Pour déterminer la gravité d’un TCC, les médecins utilisent l’échelle (ou score) de Glasgow (Glasgow coma scale GSC). Elle se base sur les critères suivants :

  • Ouverture des yeux : se fait-elle spontanément, à la demande, en réaction à la douleur, ou pas du tout (si la personne est inconsciente, par exemple) ?
  • Réponse motrice : la réaction motrice (mouvement) a-t-elle lieu à la demande ? Est-elle adéquate ou inadaptée ?
  • Réponse verbale : après l’accident, l’orientation temporelle et spatiale est-elle normale ? La personne répond-elle aux questions correctement ?

Chaque critère reçoit une note qui s’échelonne de 1 à 5 points, et ces points sont additionnés. Plus les réactions sont bonnes et plus le nombre de points est élevé (15 points au maximum). Un score bas permet de conclure à une lésion grave, engageant le pronostic vital.   

En cas de TCC léger (niveau de gravité 1) la personne ne perd pas conscience ou alors brièvement (15 minutes au maximum). Une perte de mémoire éventuelle ne doit pas excéder 24 heures. Le score de Glasgow mesuré après 30 minutes doit atteindre 13 à 15 points.
 

A votre avis, que faut-il faire après une lésion cérébrale pour retrouver une « bonne qualité de vie » ?

Demandons-nous d’abord ce qu’est une bonne qualité de vie. Selon la définition de l’OMS, elle dépend de facteurs endogènes et exogènes. Je recommande de faire le point dans cinq domaines : profession, famille, vie de couple, vie sociale et intérêts personnels. Il s’agit de domaines entre lesquels chacun·e devrait trouver un équilibre. Selon les séquelles neuropsychiatriques de la lésion cérébrale, cette recherche peut être difficile, mais elle aboutit souvent après un certain temps. Selon nos études, deux tiers des personnes victimes d’un TCC récupèrent une bonne qualité de vie en l’espace de 1 à 10 ans. Il s’agit de patientes et patients qui avaient subi un TCC très grave, les plaçant dans une situation de dépendance et rendant une réadaptation neurologique nécessaire.

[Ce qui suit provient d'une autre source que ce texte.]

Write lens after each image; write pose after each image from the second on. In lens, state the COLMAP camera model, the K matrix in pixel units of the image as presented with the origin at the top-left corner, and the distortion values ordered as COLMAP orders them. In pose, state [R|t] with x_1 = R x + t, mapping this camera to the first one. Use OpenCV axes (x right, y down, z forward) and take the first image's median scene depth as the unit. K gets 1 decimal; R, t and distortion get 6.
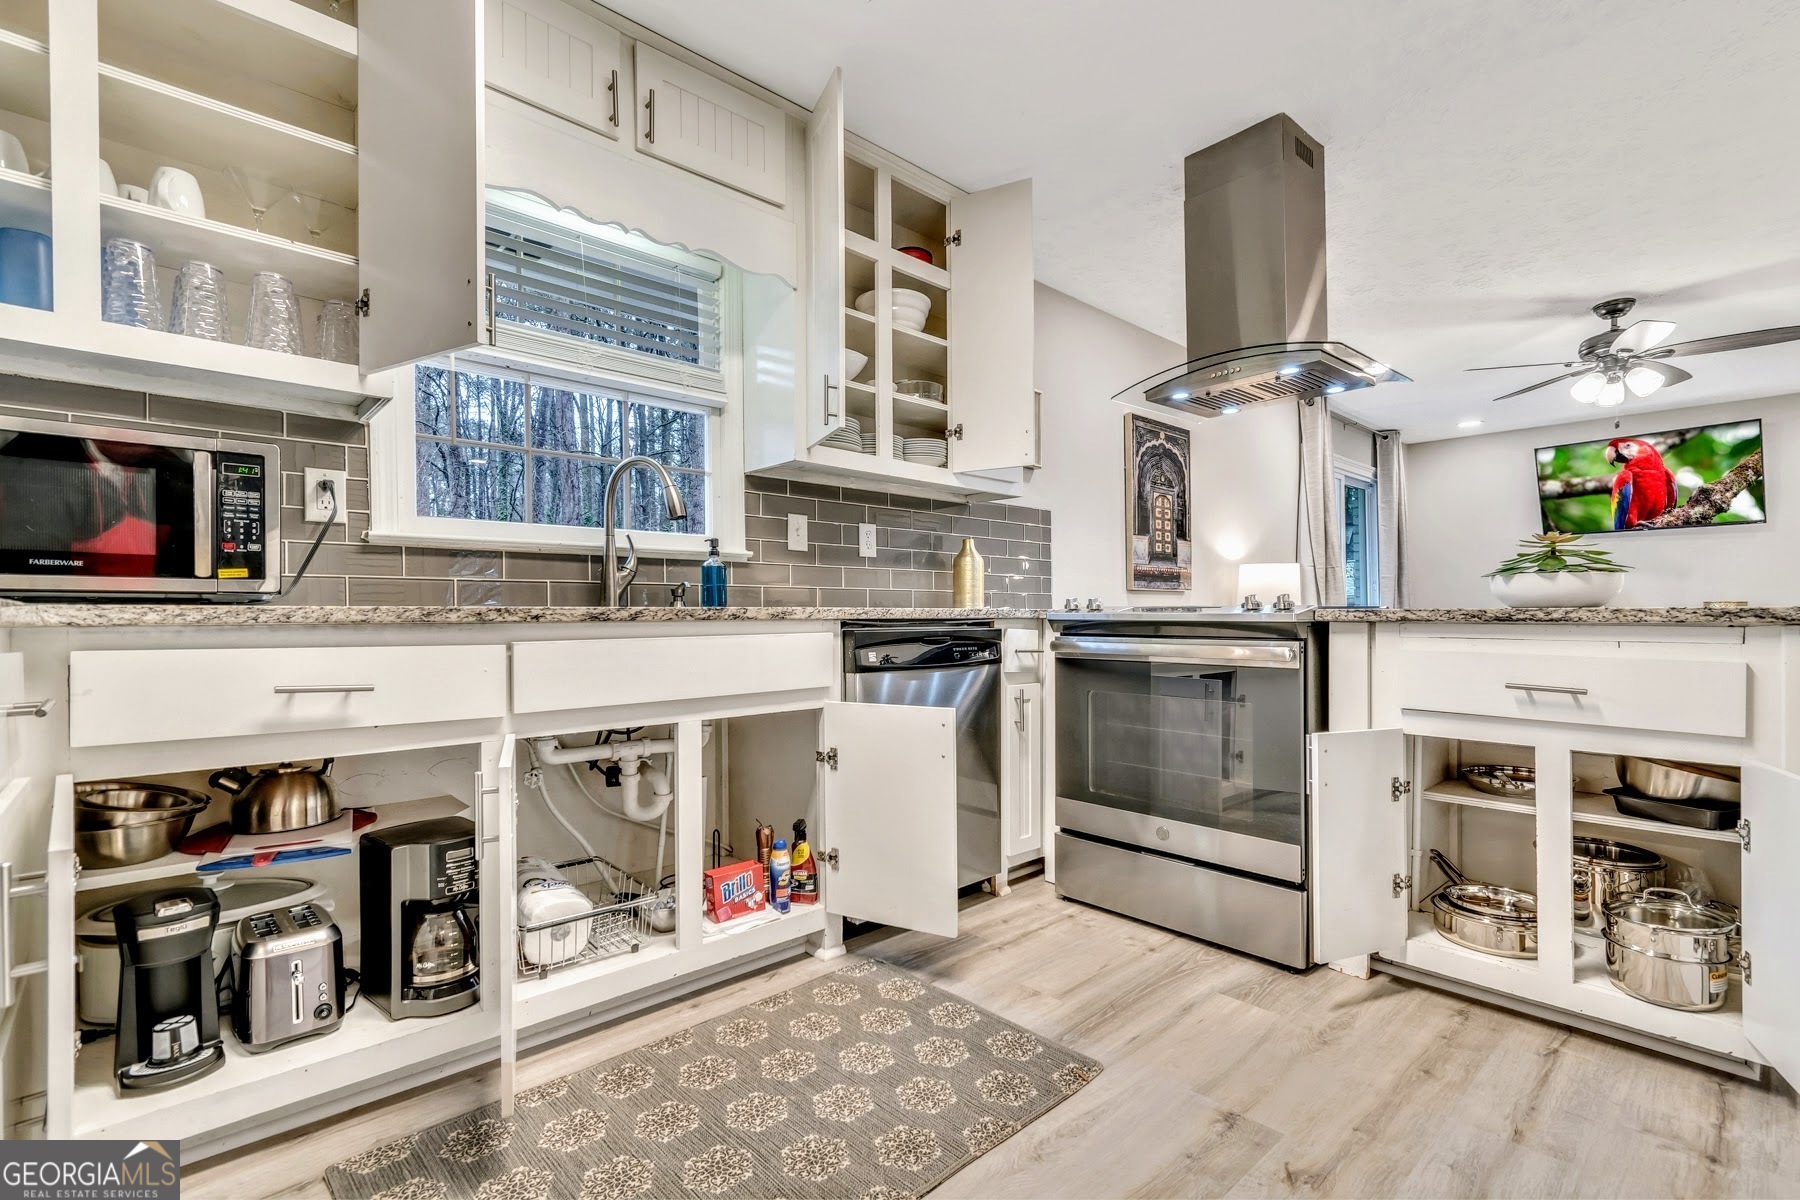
lens RADIAL K [[801.3, 0, 900.0], [0, 801.3, 600.0], [0, 0, 1]] dist [-0.001906, -0.000293]
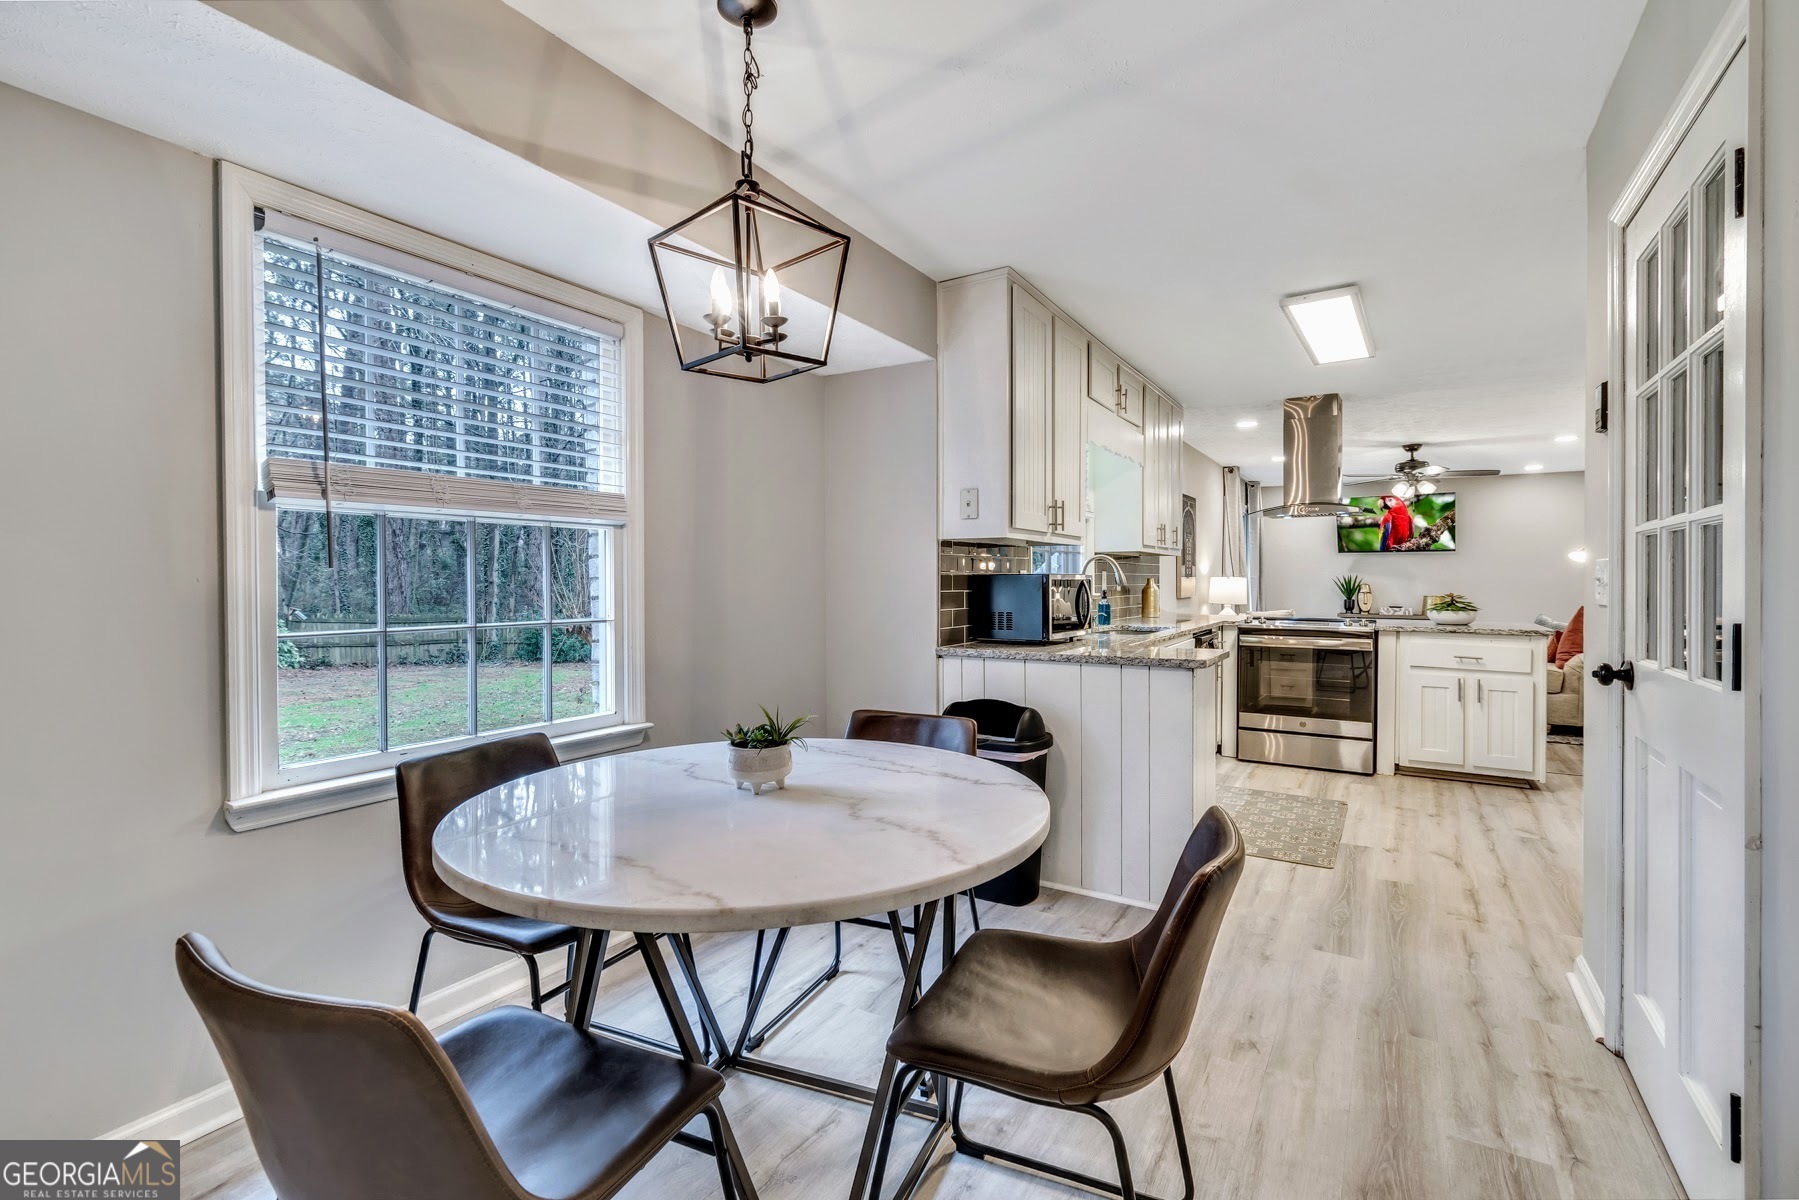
lens RADIAL K [[803.2, 0, 898.5], [0, 803.2, 550.6], [0, 0, 1]] dist [0.000745, 0.000061]
pose [[0.960498, 0.013414, 0.277965, -1.364543], [-0.011430, 0.999896, -0.008759, -0.153418], [-0.278054, 0.005236, 0.960551, -0.826112]]
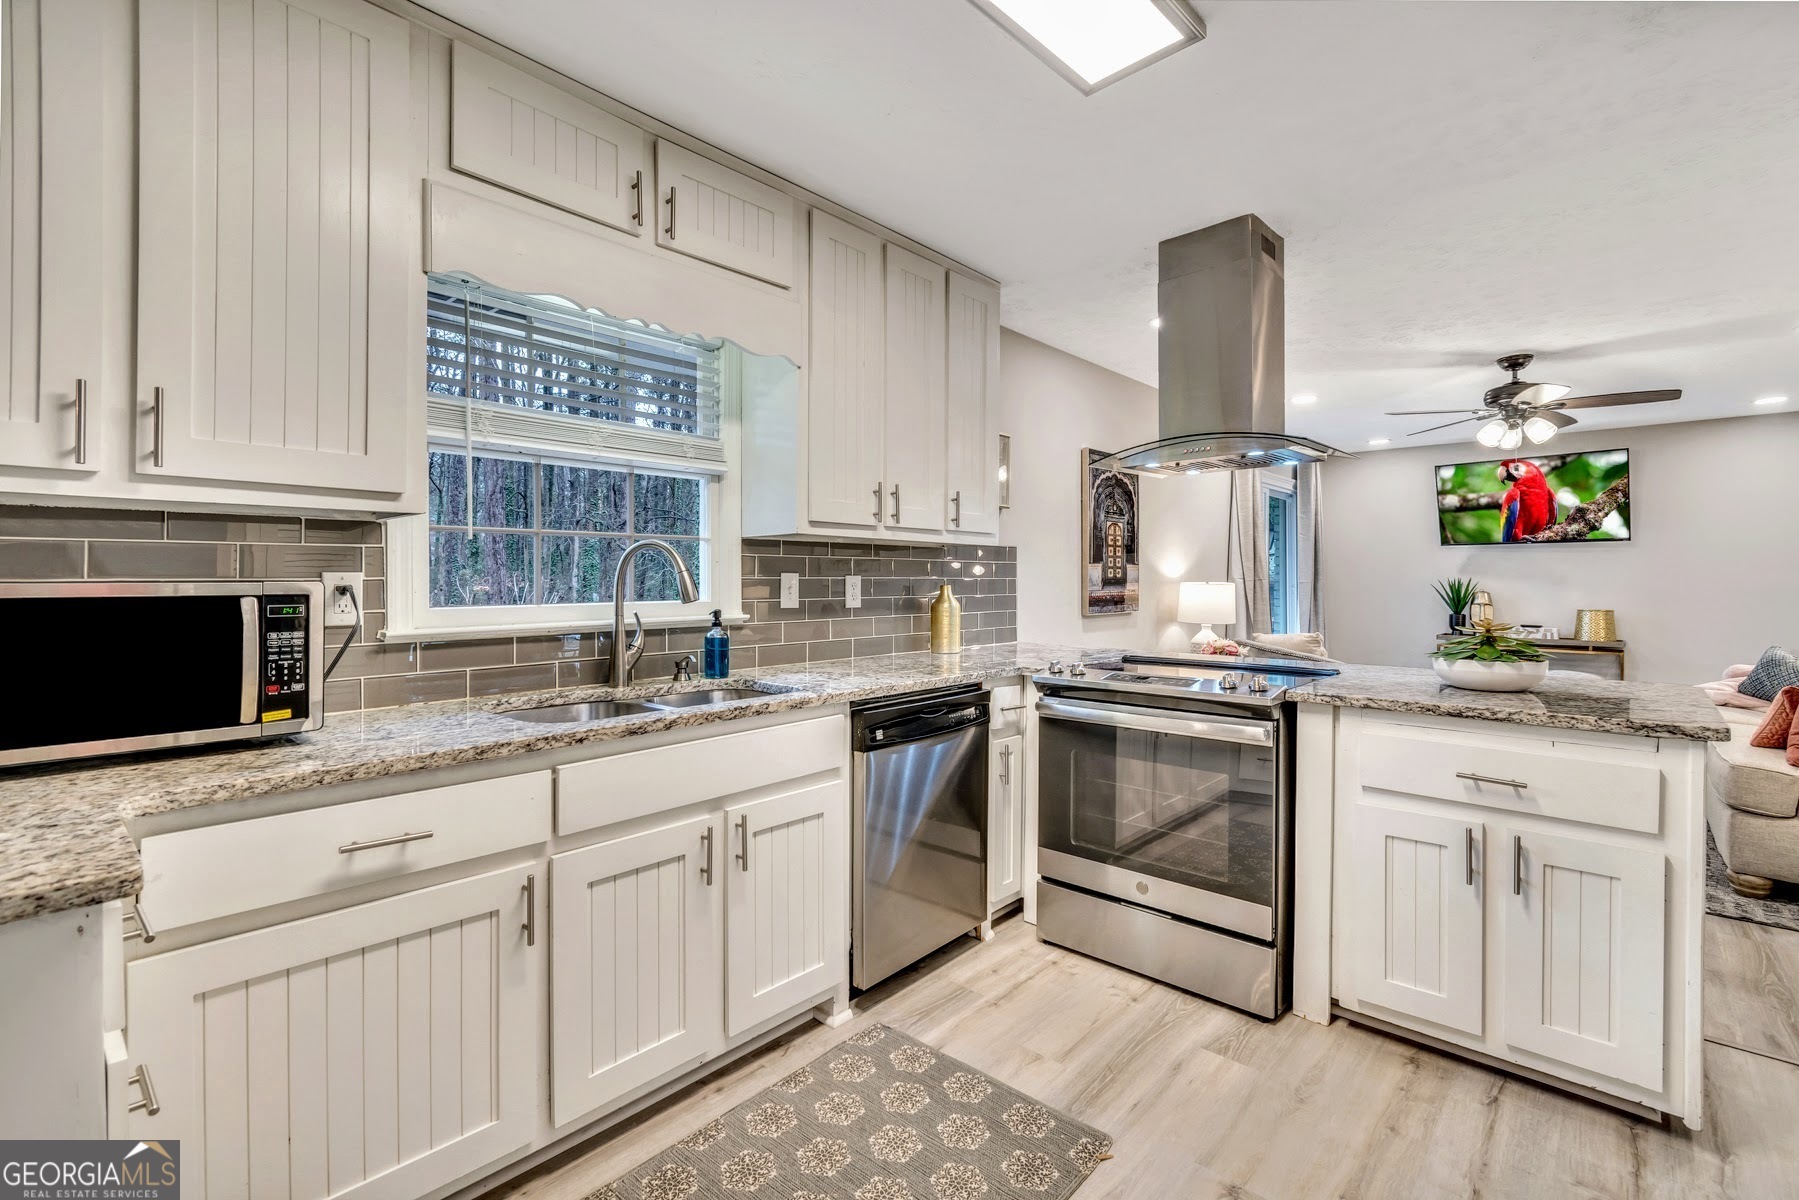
lens RADIAL K [[797.2, 0, 894.9], [0, 797.2, 572.9], [0, 0, 1]] dist [0.000908, -0.000025]
pose [[0.995573, 0.006383, 0.093776, -0.102136], [-0.007693, 0.999878, 0.013619, -0.138625], [-0.093678, -0.014280, 0.995500, -0.029419]]
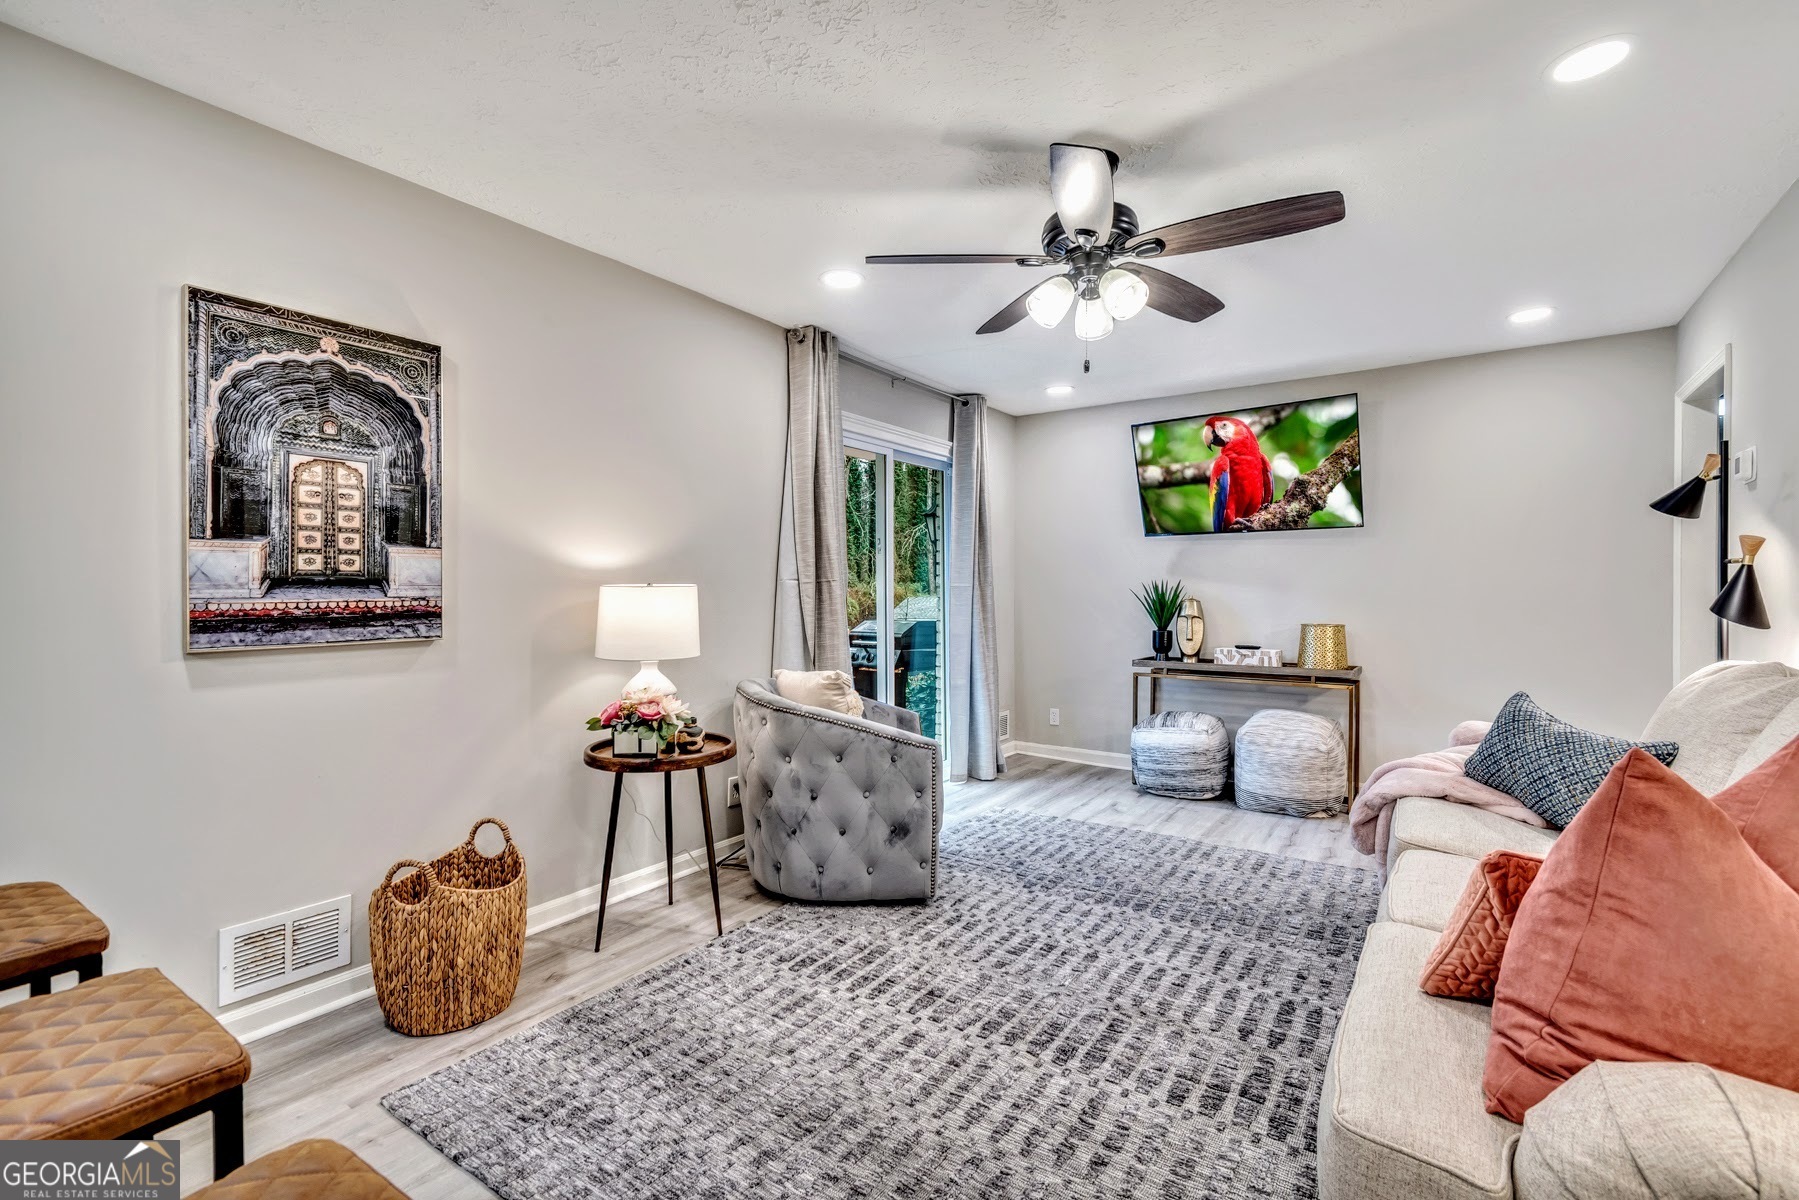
lens RADIAL K [[774.8, 0, 879.8], [0, 774.8, 579.2], [0, 0, 1]] dist [-0.000407, 0.000071]
pose [[0.976636, 0.000878, 0.214897, 1.012654], [-0.002547, 0.999969, 0.007490, -0.105344], [-0.214883, -0.007863, 0.976608, 0.776340]]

C’est donc une très bonne nouvelle. Cependant, nous ne devons pas oublier qu’un tiers des personnes victimes d’un TCC ne parviennent pas à retrouver une bonne qualité de vie. Chez elles, un diagnostic neuropsychiatrique individuel est nécessaire pour définir une thérapie sur mesure.
 

Quel rôle joue une organisation comme FRAGILE Suisse pour les patient·e·s qui ont des difficultés à retrouver une bonne qualité de vie ?

FRAGILE Suisse est une organisation importante, non seulement pour les personnes touchées par une lésion cérébrale et leurs proches, mais aussi pour les professionnels. FRAGILE Suisse offre notamment des possibilités de formation continue variées. Elle favorise aussi les échanges entre personnes concernées et conseille sur des sujets tels que les assurances sociales et le cadre de vie. En intégrant des personnes concernées dans son équipe, FRAGILE Suisse leur donne la possibilité de revêtir un nouveau rôle, de construire un nouveau projet de vie et d’acquérir une bonne qualité de vie.